Practical guardrails for schools and universities
- Clarify AI use: Publish a short, plain-language policy that defines acceptable use, required disclosure, and citation of AI assistance. Add examples.
- Assess the process: Emphasize drafts, version history, planning notes, and brief oral defenses. Mix in supervised, in-class writing.
- Verification drills: Teach students a simple protocol: cross-check with three reputable sources, run reverse image/video checks, and look for content credentials (e.g., C2PA) before sharing.
- Task design: Use scenario-based prompts tied to local data, personal reflection with evidence, and projects that require unique artifacts or fieldwork.
- AI and media literacy: Build short modules on bias, hallucinations, source credibility, and citation hygiene. Rotate weekly "myth checks" tied to course topics.
- Staff development: Hold 30-minute clinics: evaluating AI outputs, prompt clarity, data privacy, and student guidance. Maintain a vetted tool list and a "do-not-use" list.

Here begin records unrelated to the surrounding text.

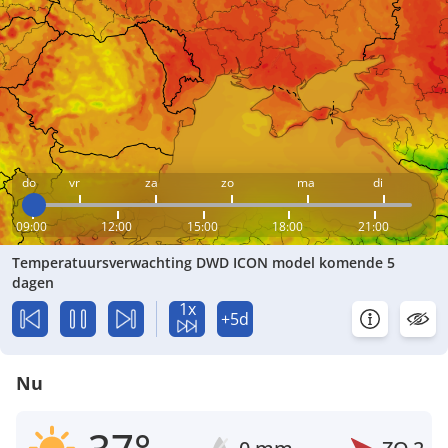
do
vr
za
zo
ma
di
09:00
12:00
15:00
18:00
21:00
Temperatuursverwachting DWD ICON model komende 5
dagen
1x
+5d
Nu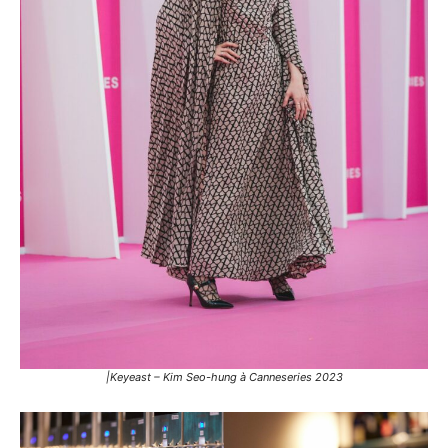
|Keyeast – Kim Seo-hung à Canneseries 2023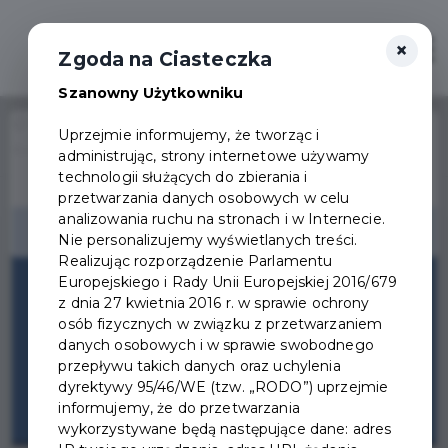
×
Otwór
Zgoda na Ciasteczka
Szanowny Użytkowniku
Home
Wydarzenia
Uprzejmie informujemy, że tworząc i
Konferencja "Akademia Budowania Ciekawości"
administrując, strony internetowe używamy
Wydarzenie już się
technologii służących do zbierania i
zakończyło
przetwarzania danych osobowych w celu
analizowania ruchu na stronach i w Internecie.
Nie personalizujemy wyświetlanych treści.
Realizując rozporządzenie Parlamentu
Europejskiego i Rady Unii Europejskiej 2016/679
z dnia 27 kwietnia 2016 r. w sprawie ochrony
osób fizycznych w związku z przetwarzaniem
danych osobowych i w sprawie swobodnego
przepływu takich danych oraz uchylenia
dyrektywy 95/46/WE (tzw. „RODO”) uprzejmie
informujemy, że do przetwarzania
wykorzystywane będą następujące dane: adres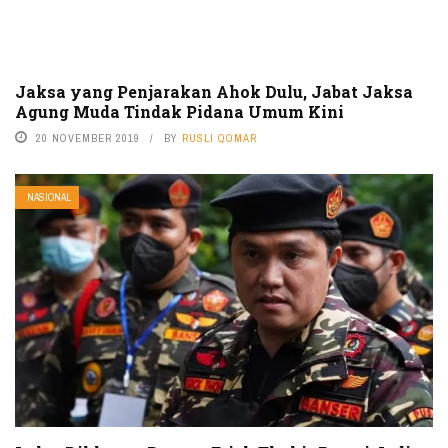
Jaksa yang Penjarakan Ahok Dulu, Jabat Jaksa
Agung Muda Tindak Pidana Umum Kini
20 NOVEMBER 2019
BY
RUSLI QOMAR
NASIONAL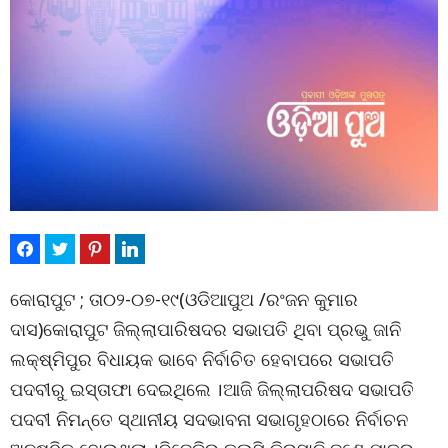
କୋରାପୁଟ ; ତା୦୨-୦୭-୧୯(ଓଡିଆପୁଅ /ରଂଜନ କୁମାର
ଦାସ)କୋରାପୁଟ ଜିଲ୍ଲାପାରିଷଦର ସଭାପତି ଥିବା ପ୍ରଭୁ ଜାନି
ଲକ୍ଷ୍ମିପୁର ବିଧାୟକ ଭାବେ ନିର୍ବାଚିତ ହେବାପରେ ସଭାପତି
ପଦବୀରୁ ଇସ୍ତାଫା ଦେଇଥିଲେ ।ଆଜି ଜିଲ୍ଲାପରିଷଦ ସଭାପତି
ପଦବୀ ନିମନ୍ତେ ସ୍ଥାନୀୟ ସଦଭାବନା ସଭାଗୃହଠାରେ ନିର୍ବାଚନ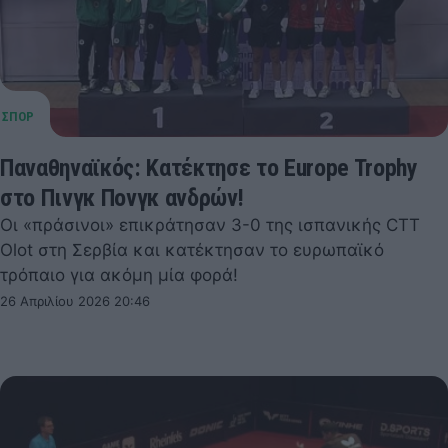
Παναθηναϊκός: Κατέκτησε το Europe Trophy
στο Πινγκ Πονγκ ανδρών!
Οι «πράσινοι» επικράτησαν 3-0 της ισπανικής CTT
Olot στη Σερβία και κατέκτησαν το ευρωπαϊκό
τρόπαιο για ακόμη μία φορά!
26 Απριλίου 2026 20:46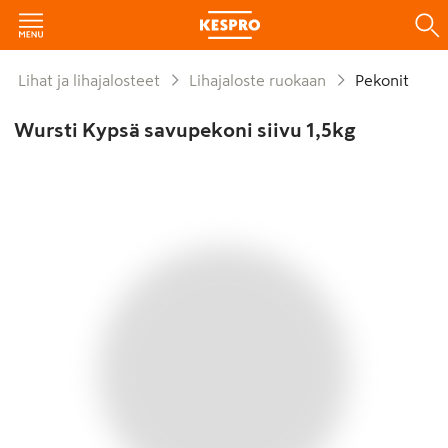
Lihat ja lihajalosteet
Lihajaloste ruokaan
Pekonit
Wursti Kypsä savupekoni siivu 1,5kg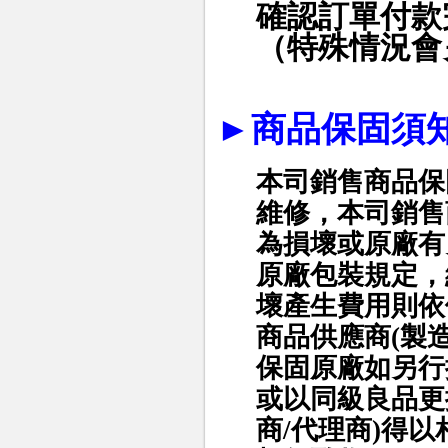
確認訂單付款
（特殊情況會
►
商品保固須
本司銷售商品保
維修，本司銷售
為損壞或原廠有
原廠包裝規定，
壞產生費用則依
商品供應商(製
保固原廠如另行
或以同級良品更
商/代理商)得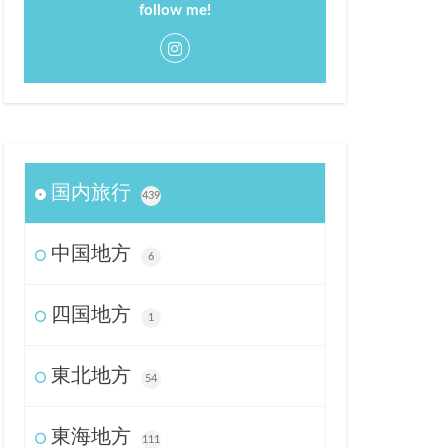
follow me!
国内旅行
439
中国地方
6
四国地方
1
東北地方
54
東海地方
111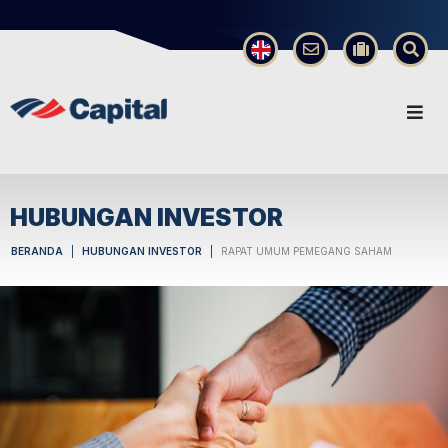
×
HUBUNGAN INVESTOR
BERANDA
HUBUNGAN INVESTOR
RAPAT UMUM PEMEGANG SAHAM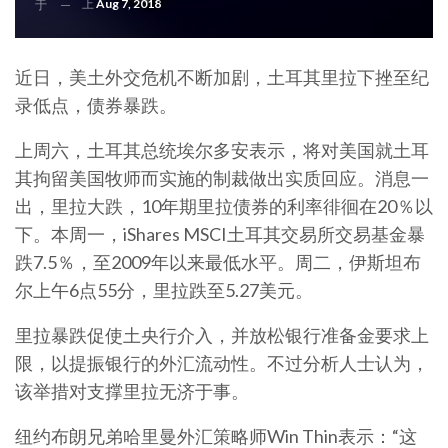
上
Aug 7, 2018
于
近日，美土外交危机不断加剧，土耳其里拉下挫至纪
录低点，债券暴跌。
上周六，土耳其总统埃尔多安表示，将对美国就土耳
其拘留美国牧师而实施的制裁做出实质回应。消息一
出，里拉大跌，10年期里拉债券的利率徘徊在20％以
下。本周一，iShares MSCI土耳其交易所交易基金暴
跌7.5％，至2009年以来最低水平。周二，伊斯坦布
尔上午6点55分，里拉跌至5.27美元。
里拉暴跌促使土央行介入，并放松银行准备金要求上
限，以提振银行的外汇流动性。不过分析人士认为，
该举措对支撑里拉无济于事。
纽约布朗兄弟哈里曼外汇策略师Win Thin表示：“这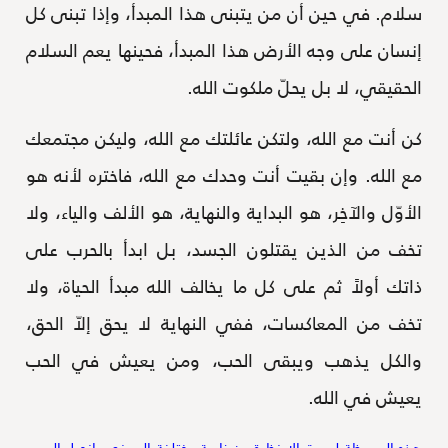
سلام. في حين أن من يتبنى هذا المبدأ، وإذا تبنى كل
إنسان على وجه الأرض هذا المبدأ، فحينها يعم السلام
الحقيقي، لا بل يحلّ ملكوت الله.
كن أنت مع الله، ولتكن عائلتك مع الله، وليكن مجتمعك
مع الله. وإن بقيت أنت وحدك مع الله، فاختره لأنه هو
الأوّل والآخِر، هو البداية والنهاية، هو الألف والياء، ولا
تخف من الذين يقتلون الجسد، بل ابدأ بالحرب على
ذاتك أولاً ثم على كل ما يخالف الله مبدأ الحياة، ولا
تخف من المعاكسات، ففي النهاية لا يحق إلاّ الحق،
والكل يذهب ويبقى الحب، ومن يعيش في الحب
يعيش في الله.
هذه الموعظة ليست إلا نظرة من زاوية مختلفة إلى نص إنجيل اليوم،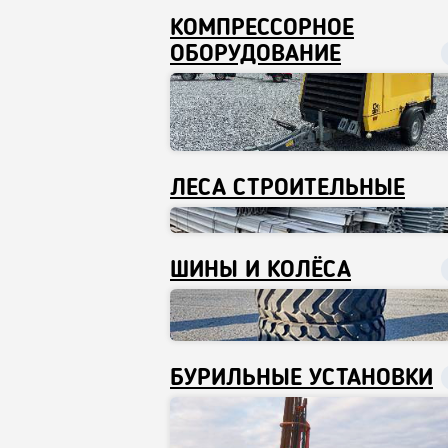
КОМПРЕССОРНОЕ
ОБОРУДОВАНИЕ
ЛЕСА СТРОИТЕЛЬНЫЕ
ШИНЫ И КОЛЁСА
БУРИЛЬНЫЕ УСТАНОВКИ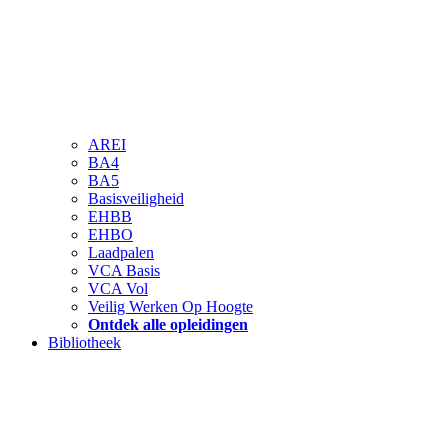
AREI
BA4
BA5
Basisveiligheid
EHBB
EHBO
Laadpalen
VCA Basis
VCA Vol
Veilig Werken Op Hoogte
Ontdek alle opleidingen
Bibliotheek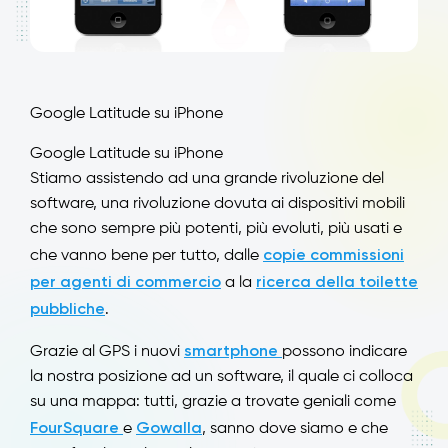
Google Latitude su iPhone
Google Latitude su iPhone
Stiamo assistendo ad una grande rivoluzione del
software, una rivoluzione dovuta ai dispositivi mobili
che sono sempre più potenti, più evoluti, più usati e
copie commissioni
che vanno bene per tutto, dalle
per agenti di commercio
ricerca della toilette
a la
pubbliche
.
smartphone
Grazie al GPS i nuovi
possono indicare
la nostra posizione ad un software, il quale ci colloca
su una mappa: tutti, grazie a trovate geniali come
FourSquare
Gowalla
e
, sanno dove siamo e che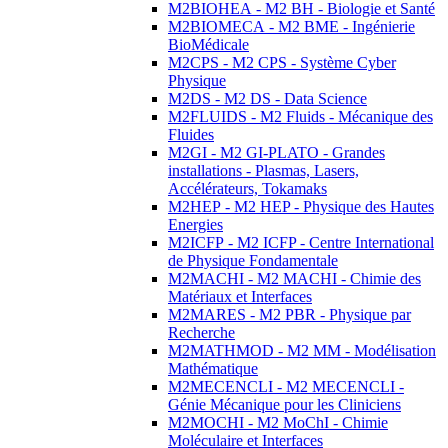
M2BIOHEA - M2 BH - Biologie et Santé
M2BIOMECA - M2 BME - Ingénierie
BioMédicale
M2CPS - M2 CPS - Système Cyber
Physique
M2DS - M2 DS - Data Science
M2FLUIDS - M2 Fluids - Mécanique des
Fluides
M2GI - M2 GI-PLATO - Grandes
installations - Plasmas, Lasers,
Accélérateurs, Tokamaks
M2HEP - M2 HEP - Physique des Hautes
Energies
M2ICFP - M2 ICFP - Centre International
de Physique Fondamentale
M2MACHI - M2 MACHI - Chimie des
Matériaux et Interfaces
M2MARES - M2 PBR - Physique par
Recherche
M2MATHMOD - M2 MM - Modélisation
Mathématique
M2MECENCLI - M2 MECENCLI -
Génie Mécanique pour les Cliniciens
M2MOCHI - M2 MoChI - Chimie
Moléculaire et Interfaces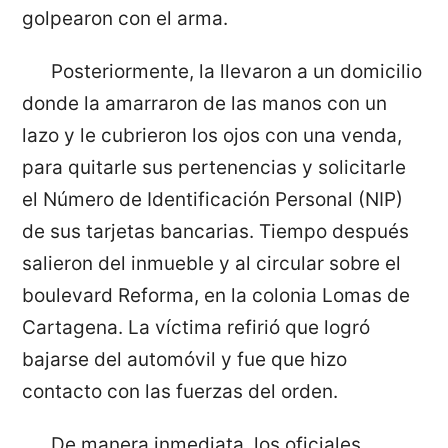
golpearon con el arma.
Posteriormente, la llevaron a un domicilio
donde la amarraron de las manos con un
lazo y le cubrieron los ojos con una venda,
para quitarle sus pertenencias y solicitarle
el Número de Identificación Personal (NIP)
de sus tarjetas bancarias. Tiempo después
salieron del inmueble y al circular sobre el
boulevard Reforma, en la colonia Lomas de
Cartagena. La víctima refirió que logró
bajarse del automóvil y fue que hizo
contacto con las fuerzas del orden.
De manera inmediata, los oficiales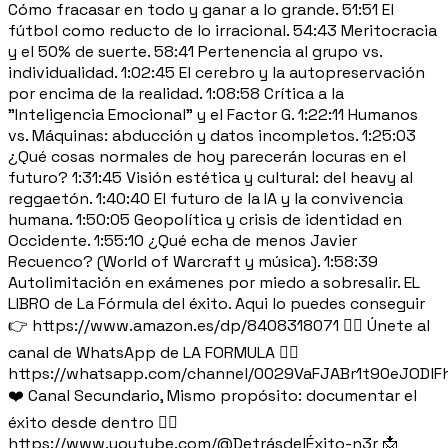
Cómo fracasar en todo y ganar a lo grande. 51:51 El
fútbol como reducto de lo irracional. 54:43 Meritocracia
y el 50% de suerte. 58:41 Pertenencia al grupo vs.
individualidad. 1:02:45 El cerebro y la autopreservación
por encima de la realidad. 1:08:58 Crítica a la
"Inteligencia Emocional" y el Factor G. 1:22:11 Humanos
vs. Máquinas: abducción y datos incompletos. 1:25:03
¿Qué cosas normales de hoy parecerán locuras en el
futuro? 1:31:45 Visión estética y cultural: del heavy al
reggaetón. 1:40:40 El futuro de la IA y la convivencia
humana. 1:50:05 Geopolítica y crisis de identidad en
Occidente. 1:55:10 ¿Qué echa de menos Javier
Recuenco? (World of Warcraft y música). 1:58:39
Autolimitación en exámenes por miedo a sobresalir. EL
LIBRO de La Fórmula del éxito. Aqui lo puedes conseguir
👉 https://www.amazon.es/dp/8408318071 👉🏽 Únete al
canal de WhatsApp de LA FORMULA 👉🏽
https://whatsapp.com/channel/0029VaFJABr1t90eJODlF
❤️ Canal Secundario, Mismo propósito: documentar el
éxito desde dentro 👉🏻
https://www.youtube.com/@DetrásdelÉxito-n3r 📩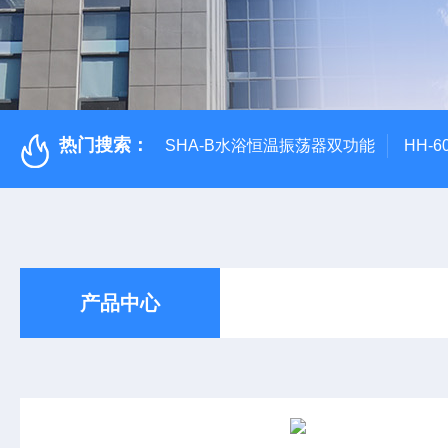
热门搜索：
SHA-B水浴恒温振荡器双功能
HH-
产品中心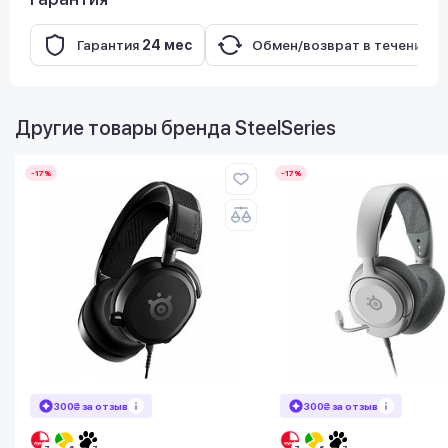
Гарантия
24 мес
Обмен/возврат в течение
1
Другие товары бренда
SteelSeries
-17%
-17%
300₴ за отзыв
300₴ за отзыв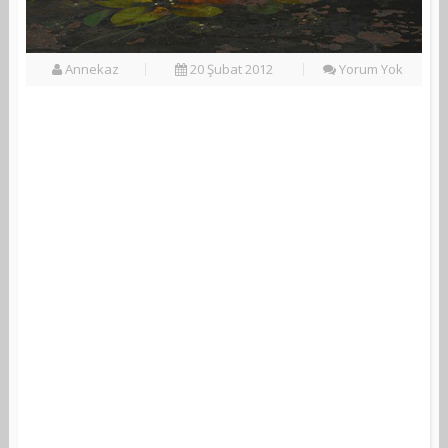
Annekaz
20 Şubat 2012
Yorum Yok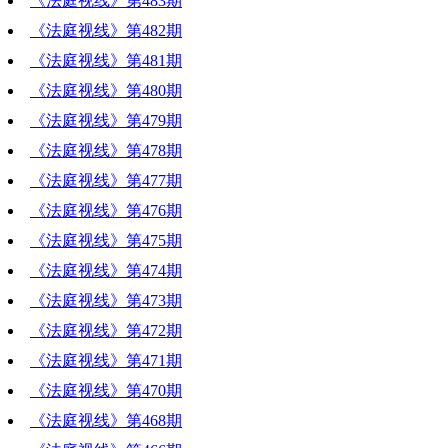
《法庭视线》第483期
《法庭视线》第482期
《法庭视线》第481期
《法庭视线》第480期
《法庭视线》第479期
《法庭视线》第478期
《法庭视线》第477期
《法庭视线》第476期
《法庭视线》第475期
《法庭视线》第474期
《法庭视线》第473期
《法庭视线》第472期
《法庭视线》第471期
《法庭视线》第470期
《法庭视线》第468期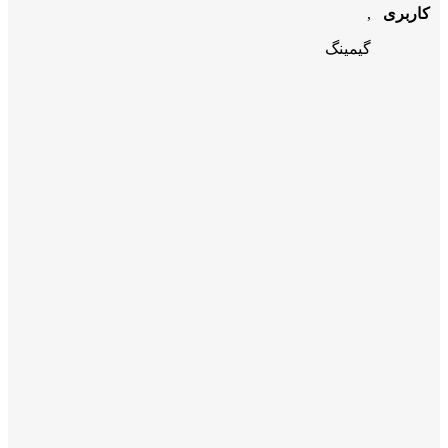
کاربری
,
گیمینگ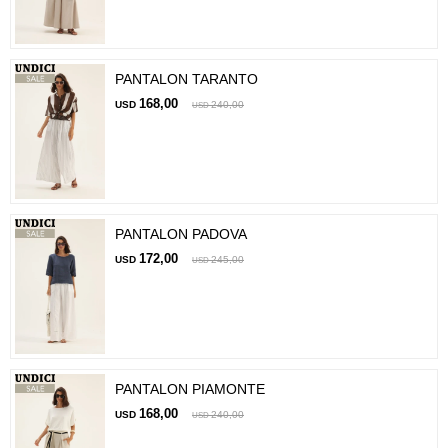
PANTALON TARANTO
168,00
USD
240,00
USD
PANTALON PADOVA
172,00
USD
245,00
USD
PANTALON PIAMONTE
168,00
USD
240,00
USD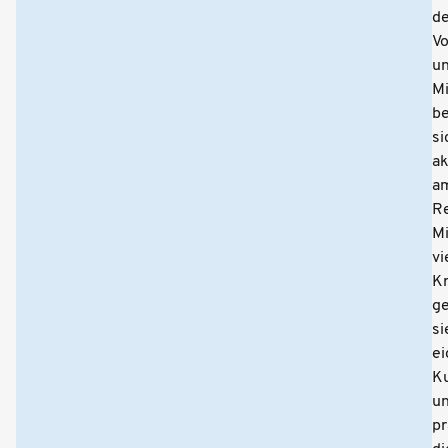
de
Vo
u
Mi
be
si
ak
a
Re
Mi
vi
Kr
ge
si
e
K
u
pr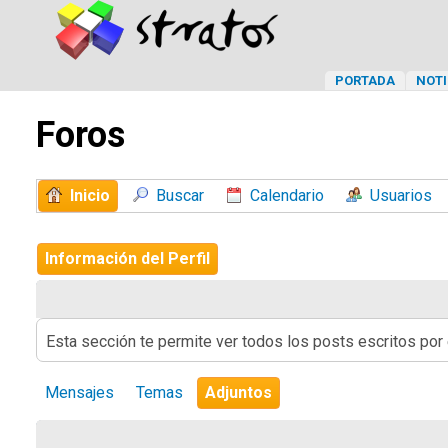
PORTADA
NOTI
Foros
Inicio
Buscar
Calendario
Usuarios
Información del Perfil
Esta sección te permite ver todos los posts escritos por
Mensajes
Temas
Adjuntos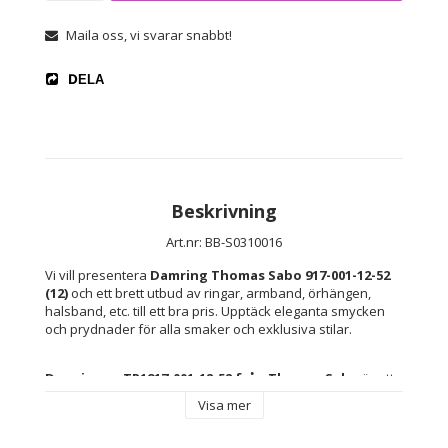
Maila oss, vi svarar snabbt!
DELA
Beskrivning
Art.nr: BB-S0310016
Vi vill presentera 
Damring Thomas Sabo 917-001-12-52 
(12)
 och ett brett utbud av ringar, armband, örhängen, 
halsband, etc. till ett bra pris. Upptäck eleganta smycken 
och prydnader för alla smaker och exklusiva stilar.
Damringen TR1917-001-12-52 från Thomas Sabo
 är ett 
smycke i 925 sterlingsilver
 som utmärker sig med sin 
Visa mer
tidlösa och sofistikerade design. Tillverkad i 
högkvalitativt silver
 har denna 
ring
 en 
slät och 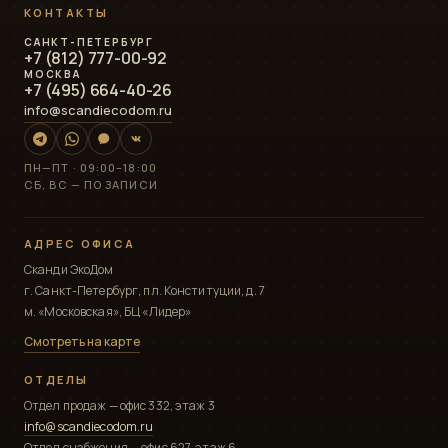
КОНТАКТЫ
САНКТ-ПЕТЕРБУРГ
+7 (812) 777-00-92
МОСКВА
+7 (495) 664-40-26
info@scandiecodom.ru
ПН—ПТ · 09:00–18:00
СБ, ВС — ПО ЗАПИСИ
АДРЕС ОФИСА
Сканди ЭкоДом
г. Санкт-Петербург, пл. Конституции, д. 7
м. «Московская», БЦ «Лидер»
Смотреть на карте
ОТДЕЛЫ
Отдел продаж — офис 332, этаж 3
info@scandiecodom.ru
Отдел снабжения — офис 627, этаж 6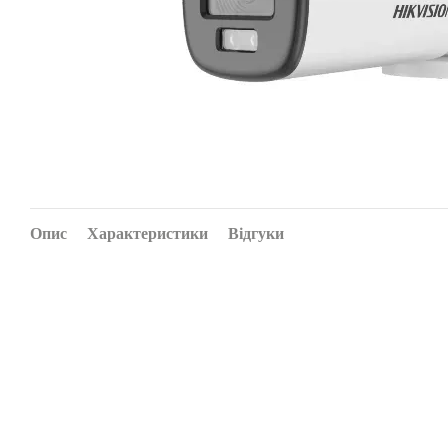
Опис
Характеристики
Відгуки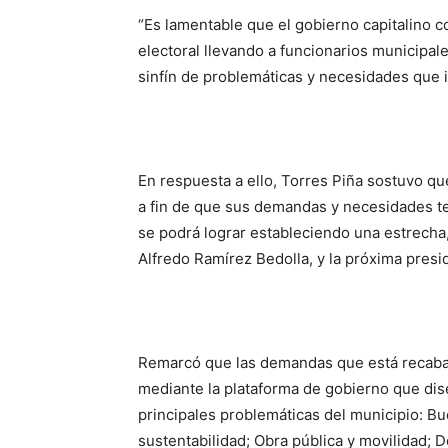
“Es lamentable que el gobierno capitalino 
electoral llevando a funcionarios municipale
sinfín de problemáticas y necesidades que i
En respuesta a ello, Torres Piña sostuvo qu
a fin de que sus demandas y necesidades ten
se podrá lograr estableciendo una estrecha,
Alfredo Ramírez Bedolla, y la próxima pres
Remarcó que las demandas que está recaban
mediante la plataforma de gobierno que dis
principales problemáticas del municipio: B
sustentabilidad; Obra pública y movilidad; 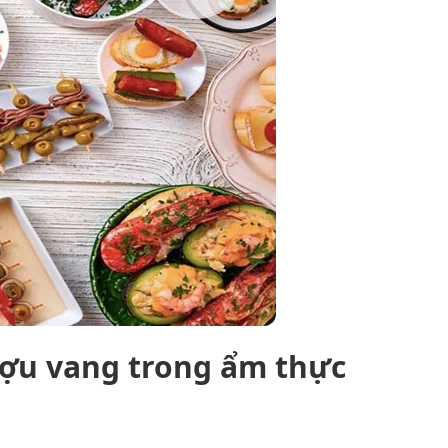
ợu vang trong ẩm thực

- Fair conduct process: For suspected synthetic or misattributed work, use a conversation-first review, collect artifacts, and apply consistent rubrics before any penalty.
- Community messaging: Share the policy with students and families. Celebrate good citation and source work the same way you celebrate grades.
If you are building faculty skills or course materials around AI use, explore practical options by job role here: Complete AI Training: Courses by Job.
Other honorees
Professor Justin Yifu Lin, former World Bank chief economist and senior vice-president (2008-2012) and now dean of Peking University's Institute of New Structural Economics, was recognized for counsel that has helped steer China's economic policies and growth path. He received an honorary doctorate in social sciences.
Venerable Kuan Yun, president of the Hong Kong Buddhist Association and abbot of Western Monastery, accepted an honorary fellowship, noting it as an acknowledgment of the city's Buddhist community and its values of compassion and wisdom.
Additional honorary doctorates went to Professor Lawrence Lau Juen-yee, economist and former Chinese University of Hong Kong vice-chancellor; Dr Michael Mann, climate scientist at the University of Pennsylvania; and Professor James Gross, psychology scholar from Stanford University.
Education University of Hong Kong president John Lee Chi-kin commended the recipients for service across education, economic development, diplomacy, environmental stewardship, and community work.
The bigger message
Mahbubani has argued that strategic competition suffers when leaders default to a zero-sum mindset. His appeal to educators is clear: protect truth through better design, better habits, and better incentives. Build students who can judge evidence and communicate it with integrity.
Set the standard in your classroom. Make truthful work the easiest work to produce-and the only work that earns credit.